- Born: 19 July 1699
- Died: 16 February 1771 (aged 71)
- Occupation: Painter

= Giuseppe Marchesi =

Italian painter

Giuseppe Marchesi (1699–1771) was an Italian painter of the Baroque period, active mainly in Bologna. He was also known as il Sansone for his herculean build.
==Biography==
Giuseppe Marchesi first trained under the Bolognese painter Aureliano Milani, until Milani left Bologna for Rome in 1719.
Marchesi then joined the workshop of Marcantonio Franceschini, an early and masterful exponent of the classicist style in Italy, at least until the affirmation of Donato Creti. From Milani, Marchesi had gained his first teacher's appetite for athletic male figures, in the style of the Carracci; while from Franceschini, Marchesi acquired a wonderful lightness in representing images of women, children and angels, and he always maintained the skill that Franceschini showed to render clear complexions suffused with gentle redness and harmony in composition. We do not know of works completed while he was a pupil of Franceschini who, being of a particularly sober nature, ended up driving the young Marchesi from his atelier because of the excessive vivacity of the latter's character.
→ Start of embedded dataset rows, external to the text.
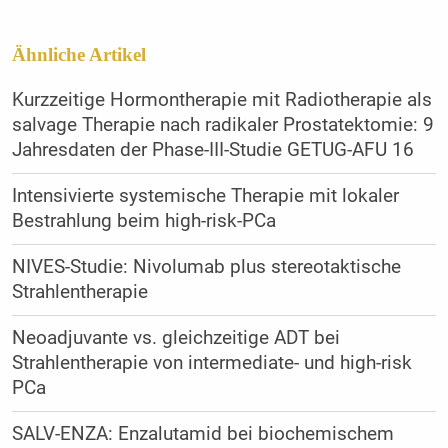
Ähnliche Artikel
Kurzzeitige Hormontherapie mit Radiotherapie als
salvage Therapie nach radikaler Prostatektomie: 9
Jahresdaten der Phase-III-Studie GETUG-AFU 16
Intensivierte systemische Therapie mit lokaler
Bestrahlung beim high-risk-PCa
NIVES-Studie: Nivolumab plus stereotaktische
Strahlentherapie
Neoadjuvante vs. gleichzeitige ADT bei
Strahlentherapie von intermediate- und high-risk
PCa
SALV-ENZA: Enzalutamid bei biochemischem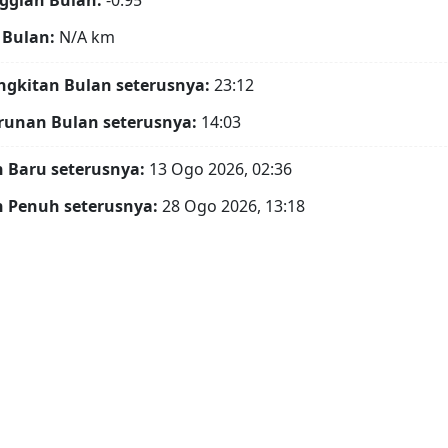
ggian Bulan:
-0.95°
 Bulan:
N/A
km
gkitan Bulan seterusnya:
23:12
runan Bulan seterusnya:
14:03
 Baru seterusnya:
13 Ogo 2026, 02:36
 Penuh seterusnya:
28 Ogo 2026, 13:18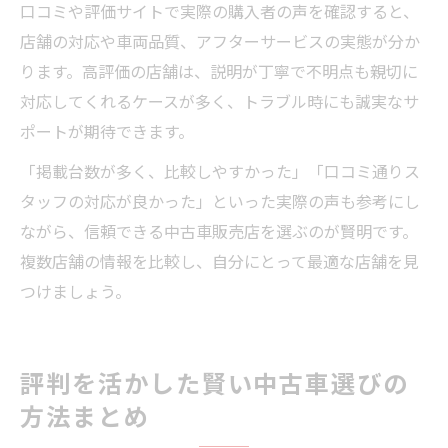
口コミや評価サイトで実際の購入者の声を確認すると、
店舗の対応や車両品質、アフターサービスの実態が分か
ります。高評価の店舗は、説明が丁寧で不明点も親切に
対応してくれるケースが多く、トラブル時にも誠実なサ
ポートが期待できます。
「掲載台数が多く、比較しやすかった」「口コミ通りス
タッフの対応が良かった」といった実際の声も参考にし
ながら、信頼できる中古車販売店を選ぶのが賢明です。
複数店舗の情報を比較し、自分にとって最適な店舗を見
つけましょう。
評判を活かした賢い中古車選びの
方法まとめ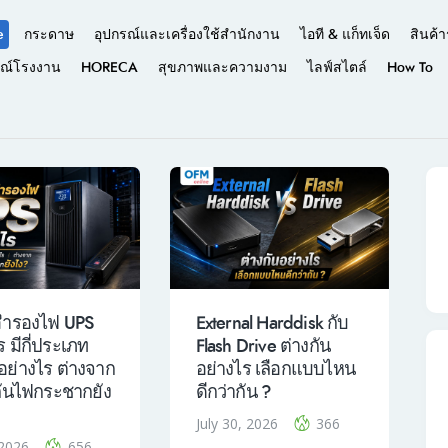
e
กระดาษ
อุปกรณ์และเครื่องใช้สำนักงาน
ไอที & แก็ทเจ็ด
สินค้า
รณ์โรงงาน
HORECA
สุขภาพและความงาม
ไลฟ์สไตล์
How To
งสำรองไฟ UPS
External Harddisk กับ
 มีกี่ประเภท
Flash Drive ต่างกัน
ย่างไร ต่างจาก
อย่างไร เลือกแบบไหน
งกันไฟกระชากยัง
ดีกว่ากัน ?
July 30, 2026
366
, 2026
656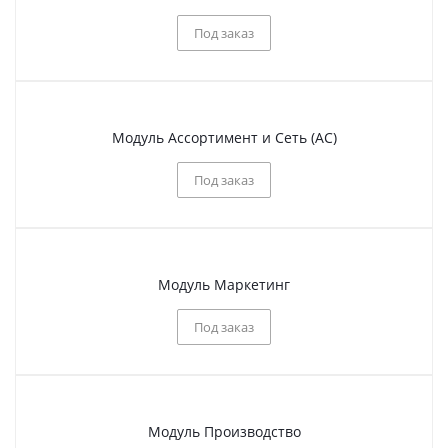
Под заказ
Модуль Ассортимент и Сеть (АС)
Под заказ
Модуль Маркетинг
Под заказ
Модуль Производство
Marchesi's first reliably dated work, The Rape of Elena (1725) was completed for the great hall of the Buratti house in Bologna, after the expulsion of Marchesi from Franceschini's workshop. Perhaps his canvases depicting the Four Seasons (National Art Gallery of Bologna) predate this work. These paintings depict nature in an arcadian spirit, but with a greater chromatic range than Franceschini, recalling works of Lorenzo Pasinelli. For example, he displays a more refined naturalism in the "Nocturnal Winter", in which Marchesi experiments with realistic and unusual effects of light and shadows, that demonstrate, as do the other three works, a knowledge of Northern European Rococo painting. However, already The Rape of Elena documents the start of the passage of Marchesi to what will be the second and central phase of his activity, in which, fascinated by the style of Vittorio Maria Bigari (1692–1776), he will employ translucent colors, with slender figures, crystalline skies and seas, and backgrounds of classic vertex architectures.

To this phase belong Achilles takes leave of the Centaur Chiron (Hinton Ampner, Hampshire) and Clement VIII returns the keys of the city of Bologna to the Elders (1739–1740), of the Civic Collections of Ancient Art of Bologna.

In the third and last period, Marchesi, while remaining an excellent performer, lost the compositional lightness that had characterized his youth and mature age, apparently as a result of depression caused by the declining health of his wife. He died in 1771 in Bologna.

The Beccadelli House in Bologna has some ground-floor rooms decorated by Vittorio Bigari and Marchesi. The Zambeccari Library, formerly of the Jesuit order, was decorated by Nicola Bertuzzi and Marchesi as figure painters, Pietro Scandelari in quadratura and Antonio Calegari as stuccoist. Among his pupils was Antonio Peracchi.